What is required -
Your task is to repeat the entries exactly from their first line through the line with "### 8.1 Додайте", and to stop there.

Data for this task -

********************

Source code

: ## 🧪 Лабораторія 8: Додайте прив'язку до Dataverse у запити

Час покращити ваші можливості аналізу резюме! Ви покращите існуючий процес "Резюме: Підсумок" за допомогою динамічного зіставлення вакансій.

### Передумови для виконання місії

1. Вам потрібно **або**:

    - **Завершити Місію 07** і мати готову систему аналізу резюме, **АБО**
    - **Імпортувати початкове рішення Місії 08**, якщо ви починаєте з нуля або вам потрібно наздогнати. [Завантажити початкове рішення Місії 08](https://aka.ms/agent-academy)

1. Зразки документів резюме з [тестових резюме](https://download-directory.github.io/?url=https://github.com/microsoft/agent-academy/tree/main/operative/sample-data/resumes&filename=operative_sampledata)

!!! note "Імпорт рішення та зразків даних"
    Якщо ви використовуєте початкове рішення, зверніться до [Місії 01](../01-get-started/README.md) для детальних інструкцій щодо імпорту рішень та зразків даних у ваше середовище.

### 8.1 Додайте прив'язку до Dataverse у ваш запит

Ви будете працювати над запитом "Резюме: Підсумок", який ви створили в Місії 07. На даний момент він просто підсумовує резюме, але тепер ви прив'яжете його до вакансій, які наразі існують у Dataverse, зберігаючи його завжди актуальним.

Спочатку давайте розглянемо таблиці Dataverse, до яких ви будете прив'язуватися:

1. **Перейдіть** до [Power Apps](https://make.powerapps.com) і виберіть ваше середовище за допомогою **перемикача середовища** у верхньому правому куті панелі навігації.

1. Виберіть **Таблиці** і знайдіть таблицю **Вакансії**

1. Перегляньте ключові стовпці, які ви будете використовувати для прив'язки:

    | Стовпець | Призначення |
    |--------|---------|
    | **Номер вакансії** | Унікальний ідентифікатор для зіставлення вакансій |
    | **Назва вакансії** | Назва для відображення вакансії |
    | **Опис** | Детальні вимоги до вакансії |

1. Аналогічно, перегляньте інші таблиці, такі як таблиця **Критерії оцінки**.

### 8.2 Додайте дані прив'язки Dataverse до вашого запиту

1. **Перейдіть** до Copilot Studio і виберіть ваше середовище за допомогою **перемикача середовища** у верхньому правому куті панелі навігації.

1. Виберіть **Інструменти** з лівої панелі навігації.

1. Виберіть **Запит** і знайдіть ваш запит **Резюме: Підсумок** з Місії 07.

********************

Final answer -
Source code

: ## 🧪 Лабораторія 8: Додайте прив'язку до Dataverse у запити

Час покращити ваші можливості аналізу резюме! Ви покращите існуючий процес "Резюме: Підсумок" за допомогою динамічного зіставлення вакансій.

### Передумови для виконання місії

1. Вам потрібно **або**:

    - **Завершити Місію 07** і мати готову систему аналізу резюме, **АБО**
    - **Імпортувати початкове рішення Місії 08**, якщо ви починаєте з нуля або вам потрібно наздогнати. [Завантажити початкове рішення Місії 08](https://aka.ms/agent-academy)

1. Зразки документів резюме з [тестових резюме](https://download-directory.github.io/?url=https://github.com/microsoft/agent-academy/tree/main/operative/sample-data/resumes&filename=operative_sampledata)

!!! note "Імпорт рішення та зразків даних"
    Якщо ви використовуєте початкове рішення, зверніться до [Місії 01](../01-get-started/README.md) для детальних інструкцій щодо імпорту рішень та зразків даних у ваше середовище.

### 8.1 Додайте прив'язку до Dataverse у ваш запит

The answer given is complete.